Server chain is authoritative. Any local state inconsistency is reconciled by replaying the server’s chain. The server cannot forge MLS state (it holds no MLS group secrets) but it can order commits.
Re-bootstrap is always available. A device whose MLS state is unrecoverable can be removed and re-added by another device (the standard “Add new device” flow from Cryptography — MLS). This is the bottom-of-stack recovery — losing local MLS state never loses access to the data, just to the in-flight ratchet.
Quarantine, not silent acceptance. A device that detects local-vs-server state divergence surfaces it to the user (not silently re-bootstraps), so a divergence caused by a bug is visible and investigable.

Contract Skeleton

Reconciliation is a single entry-point, not per-failure-mode calls: the caller asks “bring me current” and the outcome enum reports what happened, including the two cases that escalate to user action or re-bootstrap.

// in capsule-core::crypto::mls
enum ReconcileOutcome {
    UpToDate,
    Reconciled { applied_commits: Vec<CommitHash> },
    Diverged { local_epoch: u64, server_epoch: u64 },  // requires user action
    Unrecoverable,  // requires re-bootstrap
}

fn reconcile_with_server(group: GroupId) -> Result<ReconcileOutcome, MlsError>;
fn rekey_group(group: GroupId, reason: RekeyReason) -> Result<(), MlsError>;

Validation

Lost-commit recovery (smoke).
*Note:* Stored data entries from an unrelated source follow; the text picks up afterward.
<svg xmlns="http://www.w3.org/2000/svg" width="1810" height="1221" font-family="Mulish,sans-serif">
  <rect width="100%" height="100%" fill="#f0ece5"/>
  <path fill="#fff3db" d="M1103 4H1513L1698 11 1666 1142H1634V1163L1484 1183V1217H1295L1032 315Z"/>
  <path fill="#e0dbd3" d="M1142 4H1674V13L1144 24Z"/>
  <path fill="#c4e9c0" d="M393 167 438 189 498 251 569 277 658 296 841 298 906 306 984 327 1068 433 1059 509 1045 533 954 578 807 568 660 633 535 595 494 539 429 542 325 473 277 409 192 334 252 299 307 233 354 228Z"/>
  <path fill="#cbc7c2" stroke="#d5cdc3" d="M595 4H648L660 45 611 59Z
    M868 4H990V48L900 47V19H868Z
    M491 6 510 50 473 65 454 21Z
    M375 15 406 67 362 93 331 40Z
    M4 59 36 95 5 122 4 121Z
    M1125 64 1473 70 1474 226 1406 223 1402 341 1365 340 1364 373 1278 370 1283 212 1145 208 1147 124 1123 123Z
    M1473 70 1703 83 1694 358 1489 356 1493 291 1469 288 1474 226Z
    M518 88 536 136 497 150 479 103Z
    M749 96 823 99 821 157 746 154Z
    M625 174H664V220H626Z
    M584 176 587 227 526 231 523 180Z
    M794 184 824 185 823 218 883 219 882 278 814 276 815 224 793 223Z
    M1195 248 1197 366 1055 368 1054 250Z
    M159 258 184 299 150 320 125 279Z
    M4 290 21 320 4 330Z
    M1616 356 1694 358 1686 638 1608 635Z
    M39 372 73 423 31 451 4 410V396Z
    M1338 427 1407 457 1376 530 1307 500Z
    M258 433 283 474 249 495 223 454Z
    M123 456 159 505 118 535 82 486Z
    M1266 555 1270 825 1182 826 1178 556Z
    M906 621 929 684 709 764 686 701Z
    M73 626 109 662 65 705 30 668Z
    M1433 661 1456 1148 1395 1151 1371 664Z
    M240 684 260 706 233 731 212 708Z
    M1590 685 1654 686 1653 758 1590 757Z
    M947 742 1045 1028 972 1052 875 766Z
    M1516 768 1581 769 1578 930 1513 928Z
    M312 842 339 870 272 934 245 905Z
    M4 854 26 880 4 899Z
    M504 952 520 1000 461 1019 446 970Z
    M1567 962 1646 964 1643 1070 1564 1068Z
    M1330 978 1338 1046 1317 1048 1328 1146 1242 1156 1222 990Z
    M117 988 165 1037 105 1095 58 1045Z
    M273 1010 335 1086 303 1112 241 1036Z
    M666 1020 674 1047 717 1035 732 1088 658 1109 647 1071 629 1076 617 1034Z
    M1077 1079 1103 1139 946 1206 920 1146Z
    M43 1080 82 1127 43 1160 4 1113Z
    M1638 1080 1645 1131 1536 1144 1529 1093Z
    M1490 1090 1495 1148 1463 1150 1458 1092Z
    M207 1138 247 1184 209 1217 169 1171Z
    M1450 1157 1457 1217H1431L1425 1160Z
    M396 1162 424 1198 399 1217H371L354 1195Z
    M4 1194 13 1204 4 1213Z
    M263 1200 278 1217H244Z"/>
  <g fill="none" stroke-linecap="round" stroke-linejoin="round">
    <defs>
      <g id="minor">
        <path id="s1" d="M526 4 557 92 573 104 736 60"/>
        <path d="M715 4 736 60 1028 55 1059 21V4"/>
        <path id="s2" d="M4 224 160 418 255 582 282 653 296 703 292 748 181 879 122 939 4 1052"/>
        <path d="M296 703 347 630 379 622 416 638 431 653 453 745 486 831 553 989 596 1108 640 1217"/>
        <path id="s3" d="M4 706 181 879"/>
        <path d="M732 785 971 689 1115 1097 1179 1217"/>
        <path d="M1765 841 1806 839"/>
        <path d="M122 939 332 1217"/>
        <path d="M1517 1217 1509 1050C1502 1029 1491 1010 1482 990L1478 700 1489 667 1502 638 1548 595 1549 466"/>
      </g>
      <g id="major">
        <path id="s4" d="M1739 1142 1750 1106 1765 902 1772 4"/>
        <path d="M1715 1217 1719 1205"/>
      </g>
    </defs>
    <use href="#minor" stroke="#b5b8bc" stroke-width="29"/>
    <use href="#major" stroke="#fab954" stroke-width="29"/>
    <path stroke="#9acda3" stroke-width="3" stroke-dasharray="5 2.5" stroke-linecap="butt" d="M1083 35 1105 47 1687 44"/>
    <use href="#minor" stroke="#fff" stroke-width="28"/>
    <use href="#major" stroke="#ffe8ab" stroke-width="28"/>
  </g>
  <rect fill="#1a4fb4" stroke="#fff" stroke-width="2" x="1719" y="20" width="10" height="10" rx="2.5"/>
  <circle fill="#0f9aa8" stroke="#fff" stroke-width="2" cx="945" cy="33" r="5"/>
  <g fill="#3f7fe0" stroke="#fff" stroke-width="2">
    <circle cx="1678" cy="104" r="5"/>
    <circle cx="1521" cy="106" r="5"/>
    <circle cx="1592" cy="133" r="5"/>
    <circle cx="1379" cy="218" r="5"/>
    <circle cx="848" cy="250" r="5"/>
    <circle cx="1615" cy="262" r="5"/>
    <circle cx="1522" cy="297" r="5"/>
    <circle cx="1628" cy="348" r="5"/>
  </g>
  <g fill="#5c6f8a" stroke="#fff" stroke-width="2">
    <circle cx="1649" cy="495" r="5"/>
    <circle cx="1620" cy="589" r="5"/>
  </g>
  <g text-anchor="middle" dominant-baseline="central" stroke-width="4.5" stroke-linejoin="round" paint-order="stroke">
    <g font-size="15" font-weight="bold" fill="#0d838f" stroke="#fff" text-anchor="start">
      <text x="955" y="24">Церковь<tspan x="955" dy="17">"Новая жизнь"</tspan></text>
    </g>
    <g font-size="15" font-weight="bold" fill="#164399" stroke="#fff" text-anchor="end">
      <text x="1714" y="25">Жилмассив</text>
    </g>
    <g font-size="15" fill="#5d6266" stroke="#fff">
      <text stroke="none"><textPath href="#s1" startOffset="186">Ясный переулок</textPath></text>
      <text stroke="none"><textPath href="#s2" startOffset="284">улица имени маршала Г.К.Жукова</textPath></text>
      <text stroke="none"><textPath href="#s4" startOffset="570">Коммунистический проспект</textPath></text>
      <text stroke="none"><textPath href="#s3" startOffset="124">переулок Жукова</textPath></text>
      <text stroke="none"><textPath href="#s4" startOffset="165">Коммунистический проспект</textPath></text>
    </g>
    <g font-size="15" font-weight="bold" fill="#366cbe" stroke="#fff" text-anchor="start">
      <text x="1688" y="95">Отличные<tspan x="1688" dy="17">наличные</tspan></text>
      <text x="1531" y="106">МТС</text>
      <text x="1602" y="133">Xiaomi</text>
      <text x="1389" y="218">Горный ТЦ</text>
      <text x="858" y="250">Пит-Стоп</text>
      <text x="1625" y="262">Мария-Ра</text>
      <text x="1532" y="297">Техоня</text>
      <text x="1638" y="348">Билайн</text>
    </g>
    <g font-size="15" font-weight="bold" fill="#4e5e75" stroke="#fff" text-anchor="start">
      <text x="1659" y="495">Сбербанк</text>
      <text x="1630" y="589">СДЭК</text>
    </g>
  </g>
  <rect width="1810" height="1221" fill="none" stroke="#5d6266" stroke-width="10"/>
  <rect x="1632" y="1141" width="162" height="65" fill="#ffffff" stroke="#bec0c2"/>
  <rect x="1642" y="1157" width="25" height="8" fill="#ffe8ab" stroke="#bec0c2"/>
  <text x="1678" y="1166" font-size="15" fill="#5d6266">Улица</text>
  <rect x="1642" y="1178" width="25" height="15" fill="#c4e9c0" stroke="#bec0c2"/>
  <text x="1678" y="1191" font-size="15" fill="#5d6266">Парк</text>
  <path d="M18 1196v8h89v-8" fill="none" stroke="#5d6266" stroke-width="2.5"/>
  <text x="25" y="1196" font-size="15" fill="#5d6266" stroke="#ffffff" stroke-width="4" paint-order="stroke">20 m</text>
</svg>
Inject a network failure during a commit; assert the sending device’s retry succeeds; assert idempotency (no duplicate epoch).
State-divergence detection (unit). Construct a local MLS state that disagrees with a mocked server chain; assert detection; assert reconciliation produces the server-authoritative state.
Concurrent rotation (smoke). Two admins rotate the same epoch; assert serialization; assert one rotation replays against the other’s result.
Re-keying atomicity (smoke). Inject a crash mid-rekey; assert the ceremony resumes on restart (similar to the album upgrade ceremony idempotency).

The relationship to Threat Model is that several scenarios in the existing map (e.g. row #16 “attacker with all current keys”) are upstream of this doc — MLS resilience is about recovering from honest failure, not adversarial attack. The two combine cleanly because both routes ultimately reduce to “re-bootstrap from a higher recovery path.”